For this exercise, copy each line of the records that contains the word "programmed".

Items from a dataset
=-=-=-=-=
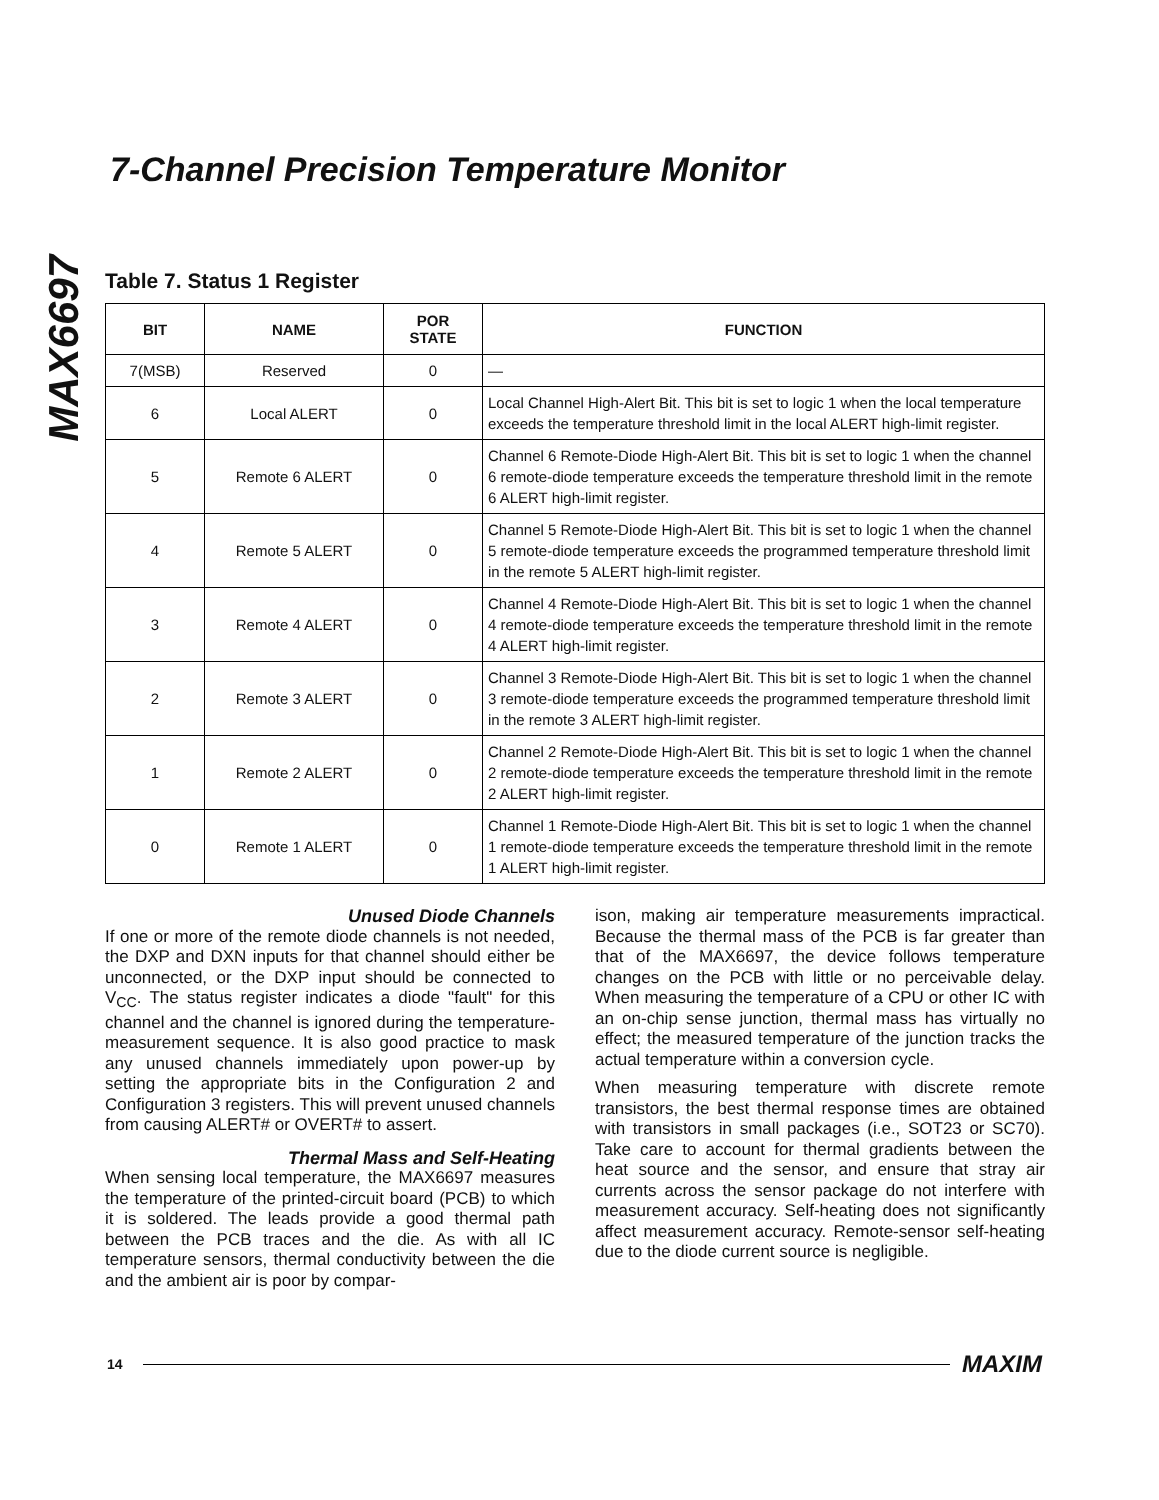MAX6697
7-Channel Precision Temperature Monitor
Table 7. Status 1 Register
| BIT | NAME | POR STATE | FUNCTION |
| --- | --- | --- | --- |
| 7(MSB) | Reserved | 0 | — |
| 6 | Local ALERT | 0 | Local Channel High-Alert Bit. This bit is set to logic 1 when the local temperature exceeds the temperature threshold limit in the local ALERT high-limit register. |
| 5 | Remote 6 ALERT | 0 | Channel 6 Remote-Diode High-Alert Bit. This bit is set to logic 1 when the channel 6 remote-diode temperature exceeds the temperature threshold limit in the remote 6 ALERT high-limit register. |
| 4 | Remote 5 ALERT | 0 | Channel 5 Remote-Diode High-Alert Bit. This bit is set to logic 1 when the channel 5 remote-diode temperature exceeds the programmed temperature threshold limit in the remote 5 ALERT high-limit register. |
| 3 | Remote 4 ALERT | 0 | Channel 4 Remote-Diode High-Alert Bit. This bit is set to logic 1 when the channel 4 remote-diode temperature exceeds the temperature threshold limit in the remote 4 ALERT high-limit register. |
| 2 | Remote 3 ALERT | 0 | Channel 3 Remote-Diode High-Alert Bit. This bit is set to logic 1 when the channel 3 remote-diode temperature exceeds the programmed temperature threshold limit in the remote 3 ALERT high-limit register. |
| 1 | Remote 2 ALERT | 0 | Channel 2 Remote-Diode High-Alert Bit. This bit is set to logic 1 when the channel 2 remote-diode temperature exceeds the temperature threshold limit in the remote 2 ALERT high-limit register. |
| 0 | Remote 1 ALERT | 0 | Channel 1 Remote-Diode High-Alert Bit. This bit is set to logic 1 when the channel 1 remote-diode temperature exceeds the temperature threshold limit in the remote 1 ALERT high-limit register. |
Unused Diode Channels
If one or more of the remote diode channels is not needed, the DXP and DXN inputs for that channel should either be unconnected, or the DXP input should be connected to V<sub>CC</sub>. The status register indicates a diode "fault" for this channel and the channel is ignored during the temperature-measurement sequence. It is also good practice to mask any unused channels immediately upon power-up by setting the appropriate bits in the Configuration 2 and Configuration 3 registers. This will prevent unused channels from causing ALERT# or OVERT# to assert.
Thermal Mass and Self-Heating
When sensing local temperature, the MAX6697 measures the temperature of the printed-circuit board (PCB) to which it is soldered. The leads provide a good thermal path between the PCB traces and the die. As with all IC temperature sensors, thermal conductivity between the die and the ambient air is poor by compar-
ison, making air temperature measurements impractical. Because the thermal mass of the PCB is far greater than that of the MAX6697, the device follows temperature changes on the PCB with little or no perceivable delay. When measuring the temperature of a CPU or other IC with an on-chip sense junction, thermal mass has virtually no effect; the measured temperature of the junction tracks the actual temperature within a conversion cycle.
When measuring temperature with discrete remote transistors, the best thermal response times are obtained with transistors in small packages (i.e., SOT23 or SC70). Take care to account for thermal gradients between the heat source and the sensor, and ensure that stray air currents across the sensor package do not interfere with measurement accuracy. Self-heating does not significantly affect measurement accuracy. Remote-sensor self-heating due to the diode current source is negligible.
14 MAXIM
=-=-=-=-=
▶ RESPONSE FOR THIS EXERCISE
| 4 | Remote 5 ALERT | 0 | Channel 5 Remote-Diode High-Alert Bit. This bit is set to logic 1 when the channel 5 remote-diode temperature exceeds the programmed temperature threshold limit in the remote 5 ALERT high-limit register. |
| 2 | Remote 3 ALERT | 0 | Channel 3 Remote-Diode High-Alert Bit. This bit is set to logic 1 when the channel 3 remote-diode temperature exceeds the programmed temperature threshold limit in the remote 3 ALERT high-limit register. |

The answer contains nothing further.